A typical production setup enabling sentiment analysis and semantic search:

inference4j:
  nlp:
    text-classifier:
      enabled: true
    text-embedder:
      enabled: true
      model-id: inference4j/all-MiniLM-L6-v2
    search-reranker:
      enabled: true

@Service
public class SearchService {
    private final TextEmbedder embedder;
    private final SearchReranker reranker;

    public SearchService(TextEmbedder embedder, SearchReranker reranker) {
        this.embedder = embedder;
        this.reranker = reranker;
    }

    public List<SearchResult> search(String query, List<String> candidates) {
        // Stage 1: embed and retrieve
        float[] queryEmb = embedder.encode(query);
        // ... cosine similarity ranking ...

        // Stage 2: rerank top candidates
        float[] scores = reranker.scoreBatch(query, topCandidates);
        // ... sort by score ...
        return results;
    }
}

Lazy loading¶

All inference4j beans are lazy by default — models are downloaded and ONNX sessions are created on first use, not at application startup. This keeps startup fast even when multiple models are enabled.

The trade-off is that the first request to each model may be slower due to the model download and session initialization.

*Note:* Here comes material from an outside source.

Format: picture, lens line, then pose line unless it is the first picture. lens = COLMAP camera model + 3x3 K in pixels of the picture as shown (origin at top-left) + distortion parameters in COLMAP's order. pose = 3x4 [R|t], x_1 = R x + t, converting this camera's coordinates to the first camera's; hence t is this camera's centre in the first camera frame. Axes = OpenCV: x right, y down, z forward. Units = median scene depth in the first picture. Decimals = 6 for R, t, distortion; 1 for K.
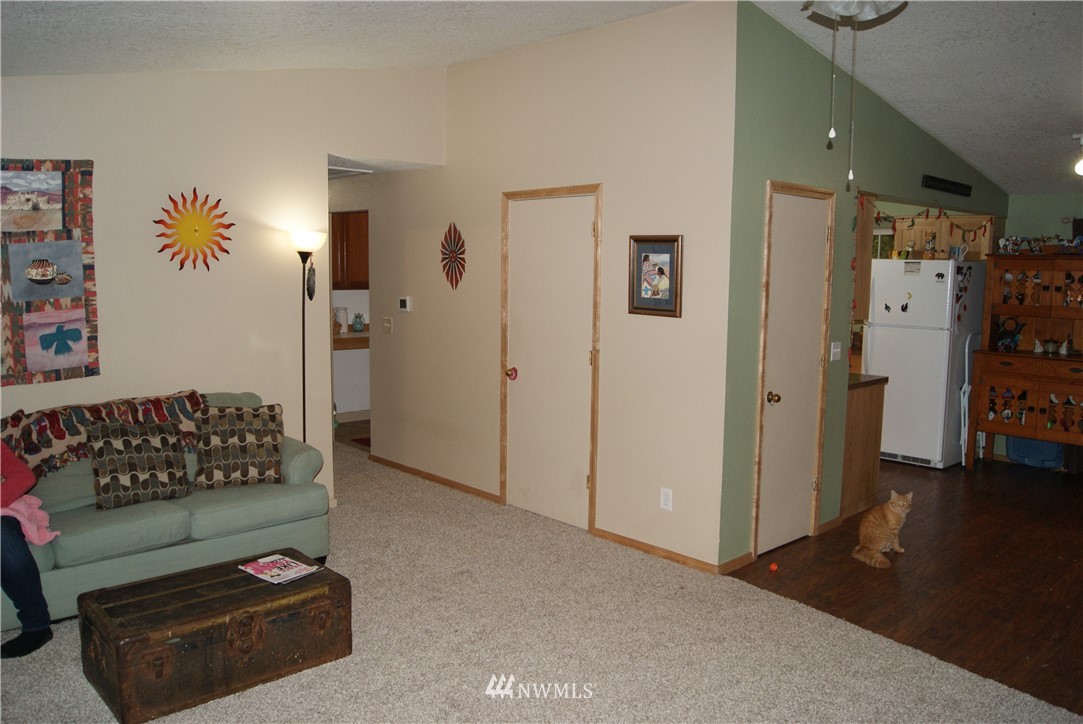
lens RADIAL K [[840.3, 0, 544.5], [0, 840.3, 361.7], [0, 0, 1]] dist [-0.090388, 0.022858]
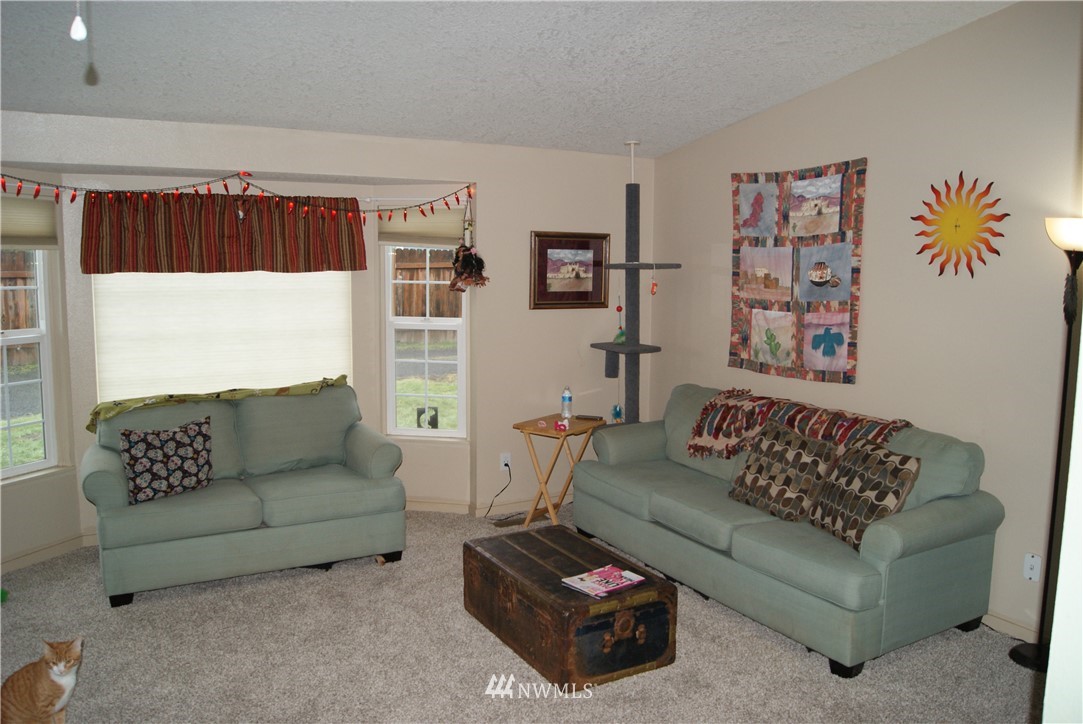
lens RADIAL K [[840.3, 0, 544.5], [0, 840.3, 361.7], [0, 0, 1]] dist [-0.090388, 0.022858]
pose [[-0.226552, 0.096961, -0.969161, 0.482895], [-0.124446, 0.983996, 0.127536, -0.090253], [0.966016, 0.149502, -0.210860, 0.882109]]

Warming up specific models¶

If you need a model ready immediately (e.g., for latency-sensitive endpoints), inject it eagerly at startup with an ApplicationReadyEvent listener:

@Component
public class ModelWarmup {
    private final TextClassifier classifier;

    public ModelWarmup(TextClassifier classifier) {
        this.classifier = classifier;
    }

    @EventListener(ApplicationReadyEvent.class)
    public void warmup() {
        classifier.classify("warmup");
    }
}

This triggers the lazy bean initialization during startup, so the model is ready when the first real request arrives.

Tips¶

Use model-id to swap models without changing code (e.g., switch from ResNet to EfficientNet).
The text embedder has no default model ID — you must specify one via model-id.
All beans implement AutoCloseable and are properly cleaned up on application shutdown.